(Questions to answer):
**A)** In the Koko Taylor news post, rewrite the part from "Here is some" up to and including "around 3:15pm today.", swapping "Queen of the Blues" for "Queen of Chicago Blues".
**B)** List every year named in the Koko Taylor news post, in the order they appear.
-------- Passage shown
Wednesday, June 03, 2009

LEBLANC REPORT/ALLIGATOR RECORDS' KOKO TAYLOR PASSES AWAY


Here is some very sad news from Alligator Records.


Hello Everyone-

It is with a heavy heart that I inform you of the passing of one of the truly legendary figures in music, the Queen of the Blues, Koko Taylor. Koko had surgery May 19 for some ongoing gastro-intestinal issues and developed an infection that ultimately could not be contained. This morning we were told she'd taken a turn for the worse overnight. She passed away around 3:15pm today.

Born a sharecropper's daughter in Shelby County, Tennessee, Koko boarded a bus to Chicago in 1954 as part of the great migration of southern blacks to the urban centers of the north. For years she worked as a housecleaner until Willie Dixon discovered her in 1963 sitting in with a band at a South Side nightclub. She had an R&B hit with Dixon's "Wang Dang Doodle" in 1966 and was one of the first Chicago blues artists to work the white clubs on the city's North Side.
----------------
-------- Given records
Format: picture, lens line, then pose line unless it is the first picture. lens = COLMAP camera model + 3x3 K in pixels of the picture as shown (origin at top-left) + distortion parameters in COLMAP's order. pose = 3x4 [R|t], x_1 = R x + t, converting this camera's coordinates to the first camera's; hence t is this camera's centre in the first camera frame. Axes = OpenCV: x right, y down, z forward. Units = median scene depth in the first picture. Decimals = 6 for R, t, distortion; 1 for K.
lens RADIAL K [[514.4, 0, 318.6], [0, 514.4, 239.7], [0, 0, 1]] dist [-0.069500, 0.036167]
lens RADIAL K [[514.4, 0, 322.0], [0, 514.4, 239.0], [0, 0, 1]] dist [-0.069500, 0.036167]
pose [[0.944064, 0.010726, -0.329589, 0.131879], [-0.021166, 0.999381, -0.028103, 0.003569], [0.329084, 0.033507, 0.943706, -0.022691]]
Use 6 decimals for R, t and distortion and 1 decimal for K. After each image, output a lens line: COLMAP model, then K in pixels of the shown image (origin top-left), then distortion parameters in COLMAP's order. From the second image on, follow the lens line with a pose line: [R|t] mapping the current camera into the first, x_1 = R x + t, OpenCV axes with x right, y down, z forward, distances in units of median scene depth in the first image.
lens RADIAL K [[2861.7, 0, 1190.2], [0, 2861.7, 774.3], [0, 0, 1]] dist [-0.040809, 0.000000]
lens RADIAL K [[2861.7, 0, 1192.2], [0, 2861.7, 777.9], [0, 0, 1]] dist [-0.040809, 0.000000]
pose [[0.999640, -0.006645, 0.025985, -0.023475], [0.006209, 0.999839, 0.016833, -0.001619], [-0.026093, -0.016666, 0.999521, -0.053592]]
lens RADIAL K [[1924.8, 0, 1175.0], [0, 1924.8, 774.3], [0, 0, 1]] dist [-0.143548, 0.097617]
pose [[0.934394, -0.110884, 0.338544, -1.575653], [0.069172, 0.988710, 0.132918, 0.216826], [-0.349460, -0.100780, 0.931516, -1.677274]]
----------------
(Written responses):
**A)**
Here is some very sad news from Alligator Records.


Hello Everyone-

It is with a heavy heart that I inform you of the passing of one of the truly legendary figures in music, the Queen of Chicago Blues, Koko Taylor. Koko had surgery May 19 for some ongoing gastro-intestinal issues and developed an infection that ultimately could not be contained. This morning we were told she'd taken a turn for the worse overnight. She passed away around 3:15pm today.

**B)** 2009, 1954, 1963, 1966